2 Replies Latest reply on Feb 22, 2012 10:47 PM by ivanklimovich

    Match field against itself using 2nd variable

      Hi there,


      I've got transactional data set which goes back to 2010. It contains ~32k unique product_ids. I want to compare 20% of top selling products against the whole 32k to identify the best selling pairs of goods. I have 2 questions:


      As I see it:


      I'm trying to fill the matrix which will have 6.5k rows and 32k columns and each cell will represent the count of instances when order_id for horizontal axis Product_id equals vertical axis Product_id.


      After that I would like to return product_ids of pairs of  each 6.5k products  in descending order.


      Don't know where to start. Just start playing with tool....


      P.S. It looks like I can't apply filte ronly for Vertical axis if I have product_ids in both vertical and horizontal?

        • 1. Re: Match field against itself using 2nd variable
          Jonathan Drummey



          What you're looking to do is have Tableau plot a table with 6.5k * 32k = 208 million cells, I don't think that will be usable nor particularly feasible. I recently read something about Andy Cotgreave demonstrating a viz with somewhere between 1 and 9 million marks that took 3 minutes to display, I have no idea how long 208 million would take, (nor how much memory Tableau would try to use), never mind how long it would take to visually scan the table list. I think not matter way you go you're likely to have to do some further segmentation of the 32k products to make this work.

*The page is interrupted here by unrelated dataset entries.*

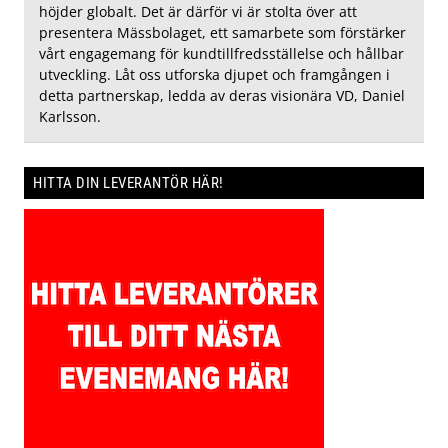
höjder globalt. Det är därför vi är stolta över att
presentera Mässbolaget, ett samarbete som förstärker
vårt engagemang för kundtillfredsställelse och hållbar
utveckling. Låt oss utforska djupet och framgången i
detta partnerskap, ledda av deras visionära VD, Daniel
Karlsson.
HITTA DIN LEVERANTÖR HÄR!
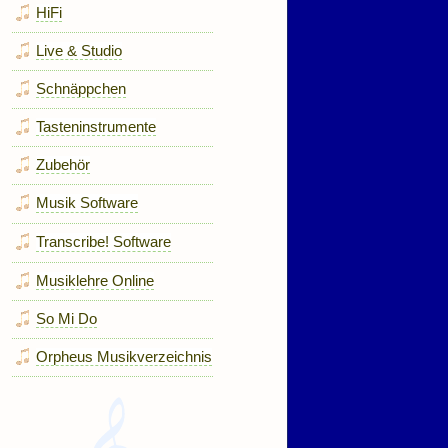
HiFi
Live & Studio
Schnäppchen
Tasteninstrumente
Zubehör
Musik Software
Transcribe! Software
Musiklehre Online
So Mi Do
Orpheus Musikverzeichnis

          There are two options for working with this data in Tableau. One is table calculations, the second is to do a cross product aka Cartesian join to get the combinations. Given your volume of data, I'd suggest doing the latter, and do most of the prep work in your database. The reason why is that your requirements as stated are mostly about how the data is selected and organized, and not so much about needing to do visual analysis on it. Since DBs are designed to sort, filter, and query huge volumes of data it makes sense to do the heavy lifting there. For example, making the list of the top 6.5k products would be one query, that could feed a table that would be used for the cross product query, and then the cross product table could be sorted and filtered by a third query, and it's that data that gets output to Tableau.


          Here are links to a few discussions to get you started:


          Working with large data sets and self-joins:




          Displaying self-join results in a crosstab, allowing for filtering:


          And here's a place to start with table calculations, if you go that route:


          The Tableau videos are also great.



          • 2. Re: Match field against itself using 2nd variable

            Thanks, Jonathan. I think you are right. I've already switched to db option.